When a team has their backs against the wall, things can get a little testy out there as emotions run high and cooler heads don’t always prevail.
Fortunately for the Yankees in their ALDS clinching win on Thursday night in Kansas City, when that moment of desperation from the Royals arrived and the benches and bullpens emptied onto the field for a meeting of the minds, the tension never spilled past a simmer.
With the Yanks ahead 3-0 and Gerrit Cole seemingly in cruise control in the bottom of the sixth inning, Maikel Garcia notched the home side’s third hit of the night to lead off the frame. The unflappable Yanks ace got Michael Massey to hit a grounder to first where Jon Berti – making his second career start at the position – deftly snared the bouncer, touched the bag and fired to Anthony Volpe at second base.
After the ball reached the Yankee shortstop for a tag play with Garcia, barreling down, but still a handful of feet from the bag, is where the interpretations of events begin to differ.
“Volpe had the ball, blocked the bag, Maikel probably didn’t care for that too much and then it got a little chippy,” Royals manager Matt Quatraro said after the game.
“I don’t know,” Yanks manager Aaron Boone said. “I’m still not even sure who… I have no idea, honestly.”
What did occur: Garcia’s feet-first slide was close to the bag, Volpe’s tag with his glove hand and right hand extended made contact with the runner’s upper body – the right elbow of the shortstop connected with the chin of the slider – and the out was recorded for a 1-6 double-play.
“If there was some kinda upset over the slide or whatever,” the victorious Boone said. “We could just go back and show a little Hal McRae – Willie Randolph and we’ll all laugh at ourselves.”

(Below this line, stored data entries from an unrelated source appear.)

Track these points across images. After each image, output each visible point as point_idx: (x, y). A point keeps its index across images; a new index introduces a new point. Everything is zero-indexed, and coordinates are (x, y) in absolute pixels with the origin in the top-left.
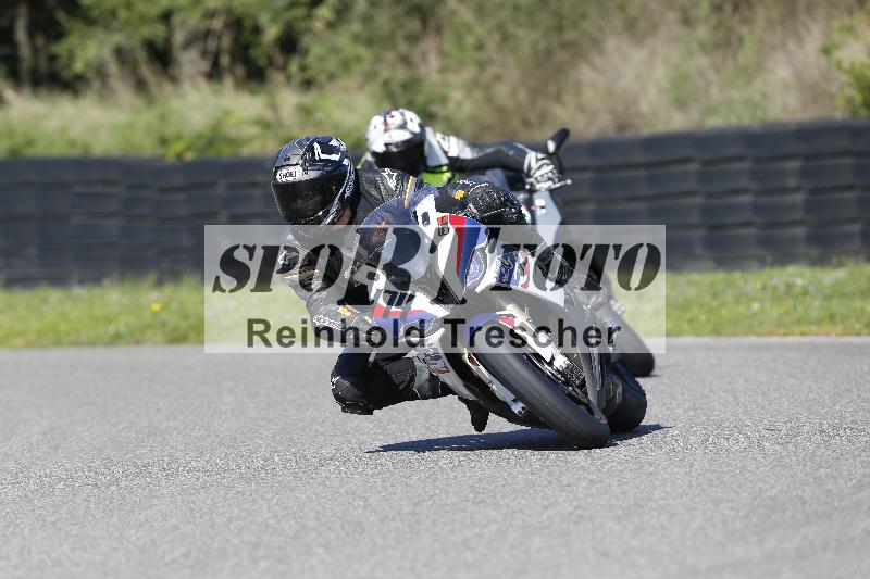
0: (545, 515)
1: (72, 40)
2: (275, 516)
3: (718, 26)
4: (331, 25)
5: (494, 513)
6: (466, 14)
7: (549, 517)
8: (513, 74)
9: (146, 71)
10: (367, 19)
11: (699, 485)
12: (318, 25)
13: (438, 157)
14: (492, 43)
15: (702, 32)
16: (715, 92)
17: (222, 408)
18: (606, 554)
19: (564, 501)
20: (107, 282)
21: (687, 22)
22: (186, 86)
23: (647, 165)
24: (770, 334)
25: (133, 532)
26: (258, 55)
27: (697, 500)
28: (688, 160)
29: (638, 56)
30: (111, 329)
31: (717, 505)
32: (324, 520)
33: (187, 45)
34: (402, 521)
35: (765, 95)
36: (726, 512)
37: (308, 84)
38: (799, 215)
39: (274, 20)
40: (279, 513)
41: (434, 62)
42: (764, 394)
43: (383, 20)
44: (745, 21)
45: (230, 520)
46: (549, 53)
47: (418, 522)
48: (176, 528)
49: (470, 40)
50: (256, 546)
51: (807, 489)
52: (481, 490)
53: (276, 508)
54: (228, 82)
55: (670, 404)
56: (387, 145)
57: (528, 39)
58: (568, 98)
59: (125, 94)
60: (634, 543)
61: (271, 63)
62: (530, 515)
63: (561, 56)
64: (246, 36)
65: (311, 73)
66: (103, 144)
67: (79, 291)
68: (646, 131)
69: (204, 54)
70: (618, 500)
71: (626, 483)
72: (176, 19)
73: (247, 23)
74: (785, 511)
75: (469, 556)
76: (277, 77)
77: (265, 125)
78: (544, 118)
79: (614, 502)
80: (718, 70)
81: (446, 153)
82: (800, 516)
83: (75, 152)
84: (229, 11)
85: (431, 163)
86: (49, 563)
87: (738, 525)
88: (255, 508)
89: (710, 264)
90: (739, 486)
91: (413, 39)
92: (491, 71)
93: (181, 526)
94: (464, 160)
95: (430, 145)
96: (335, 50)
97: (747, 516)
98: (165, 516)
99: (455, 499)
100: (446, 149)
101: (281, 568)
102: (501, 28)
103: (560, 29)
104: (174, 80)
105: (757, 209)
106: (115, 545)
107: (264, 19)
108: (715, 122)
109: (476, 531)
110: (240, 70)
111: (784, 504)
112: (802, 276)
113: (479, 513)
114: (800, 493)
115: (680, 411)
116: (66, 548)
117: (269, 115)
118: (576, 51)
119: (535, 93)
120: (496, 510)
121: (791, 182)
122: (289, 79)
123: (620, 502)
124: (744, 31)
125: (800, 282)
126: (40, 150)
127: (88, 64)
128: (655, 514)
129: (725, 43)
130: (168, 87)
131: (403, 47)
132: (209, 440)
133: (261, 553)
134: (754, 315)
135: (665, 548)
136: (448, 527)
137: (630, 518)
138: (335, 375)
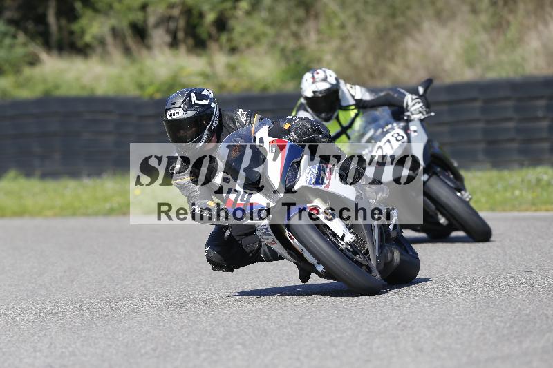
0: (382, 325)
1: (83, 22)
2: (211, 325)
3: (494, 14)
4: (249, 13)
5: (350, 323)
6: (333, 7)
7: (385, 326)
8: (364, 44)
9: (131, 42)
10: (271, 10)
11: (481, 306)
12: (240, 13)
13: (347, 100)
14: (350, 24)
15: (484, 18)
16: (492, 56)
17: (178, 256)
18: (421, 350)
19: (395, 316)
20: (105, 176)
21: (474, 11)
22: (156, 51)
23: (450, 103)
24: (527, 210)
25: (120, 334)
26: (203, 32)
27: (479, 316)
28: (474, 100)
29: (443, 33)
30: (108, 206)
31: (492, 319)
32: (242, 328)
33: (157, 25)
34: (291, 328)
35: (523, 59)
36: (497, 323)
37: (233, 50)
38: (545, 135)
39: (212, 9)
40: (214, 323)
41: (313, 36)
42: (522, 248)
43: (281, 10)
44: (511, 11)
45: (182, 327)
46: (387, 31)
47: (302, 329)
48: (148, 332)
49: (336, 23)
50: (198, 344)
51: (550, 309)
52: (341, 309)
53: (211, 320)
54: (183, 49)
55: (463, 254)
56: (314, 92)
57: (373, 22)
58: (399, 60)
59: (117, 55)
60: (439, 343)
61: (210, 36)
62: (373, 325)
63: (394, 33)
64: (195, 20)
65: (234, 44)
66: (103, 88)
67: (88, 182)
68: (448, 81)
69: (168, 31)
70: (429, 316)
71: (434, 305)
72: (150, 9)
73: (195, 12)
74: (535, 323)
75: (334, 351)
76: (213, 46)
77: (206, 76)
78: (383, 73)
79: (426, 316)
80: (493, 42)
81: (353, 97)
82: (545, 326)
83: (85, 93)
84: (183, 4)
85: (344, 104)
86: (68, 354)
87: (505, 332)
88: (198, 319)
89: (488, 165)
90: (506, 307)
91: (300, 22)
92: (349, 43)
93: (151, 330)
94: (365, 101)
95: (343, 92)
96: (250, 29)
97: (511, 327)
98: (141, 324)
99: (325, 314)
100: (353, 94)
101: (214, 358)
102: (356, 15)
103: (393, 16)
104: (149, 48)
105: (518, 131)
106: (109, 343)
107: (206, 7)
108: (492, 75)
109: (339, 335)
110: (190, 41)
111: (535, 319)
112: (546, 173)
113: (340, 323)
114: (545, 311)
115: (469, 259)
116: (78, 344)
117: (208, 70)
118: (404, 30)
119: (378, 56)
120: (351, 322)
121: (540, 114)
122: (221, 48)
123: (430, 318)
124: (511, 18)
125: (545, 177)
126: (63, 92)
127: (94, 37)
128: (453, 324)
129: (499, 26)
130: (145, 52)
131: (294, 27)
132: (169, 276)
133: (201, 348)
134: (516, 198)
135: (459, 346)
136: (321, 333)
137: (437, 327)
138: (207, 245)
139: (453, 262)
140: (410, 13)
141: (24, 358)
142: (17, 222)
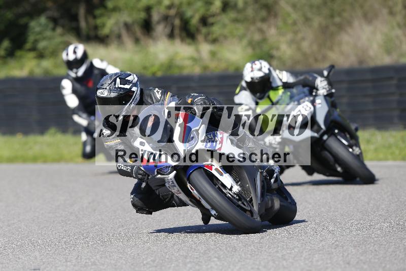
6: (289, 9)
7: (323, 245)
8: (310, 36)
9: (139, 34)
13: (277, 82)
14: (300, 22)
15: (399, 18)
18: (349, 263)
21: (392, 13)
23: (372, 81)
26: (192, 29)
28: (391, 78)
29: (369, 29)
33: (159, 22)
34: (254, 246)
37: (215, 41)
41: (273, 31)
46: (327, 27)
47: (262, 247)
48: (149, 248)
49: (290, 21)
50: (186, 257)
54: (178, 39)
56: (252, 78)
57: (317, 21)
60: (362, 258)
61: (198, 31)
62: (314, 244)
63: (333, 28)
65: (216, 36)
68: (372, 64)
72: (154, 10)
75: (285, 263)
76: (200, 38)
77: (194, 60)
78: (325, 58)
81: (281, 80)
85: (274, 85)
86: (90, 263)
91: (264, 20)
92: (300, 36)
94: (290, 83)
100: (281, 78)
101: (197, 267)
102: (305, 15)
103: (332, 16)
106: (121, 256)
109: (289, 252)
115: (386, 196)
116: (98, 257)
117: (195, 55)
118: (341, 27)
119: (321, 46)
122: (206, 39)
128: (372, 244)
130: (150, 42)
131: (259, 25)
133: (188, 260)
135: (376, 261)
136: (276, 250)
137: (361, 246)
138: (132, 194)
139: (374, 199)
140: (345, 15)
141: (59, 267)
142: (56, 166)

After both players got to their feet, Volpe tapped Garcia on his chest with his glove. Garcia looked at Volpe, but didn’t appear to say anything. And as the Royals’ man headed back toward the dugout, Volpe gave him a few extra taps with his right hand on the back.
Then, Garcia turned toward Yankees third baseman Jazz Chisholm Jr. – a new villain in Kansas City – who had walked toward the base and must have given his two cents on the play. A conversation ensued that quickly got the attention of second base umpire Roberto Ortiz, who extended his left hand toward Chisholm and had his right around the midriff of Garcia.
“I just felt like he tried to go and injure Volpe because he was being a sore loser,” Chisholm said after the game, via Bryan Hoch. “He was talking a lot on Instagram and Twitter and stuff. I do the same thing, but I’m not gonna go and try and injure somebody if they’re winning a game.
“And I didn’t like that so I told him we don’t do that on this side and I’m always gonna stick up for my guys.”
With Volpe and the Yankees infield waving Garcia back to the first base dugout and second baseman Gleyber Torres’ arm around the Royals third baseman escorting him off the field in a gentlemanly fashion, other Yankees fielders ambled toward the fracas. And that is when the benches emptied and the bullpens cleared.
There was no incident when both teams congregated between first and second with the majority of players trying to calm things down.
Chisholm appeared to be the most agitated of anybody but assistant pitching coach Desi Druschel walked the third baseman away from the sea of humanity, which soon dissipated.
Of course, Kansas City managed to follow up the twin-killing with back-to-back hits, the second of which was Vinnie Pasquantino’s RBI double to the left-center gap that scored their only run of the game.
But, in the end, the skirmish was much like the Royals’ offense in Game 4: punchless.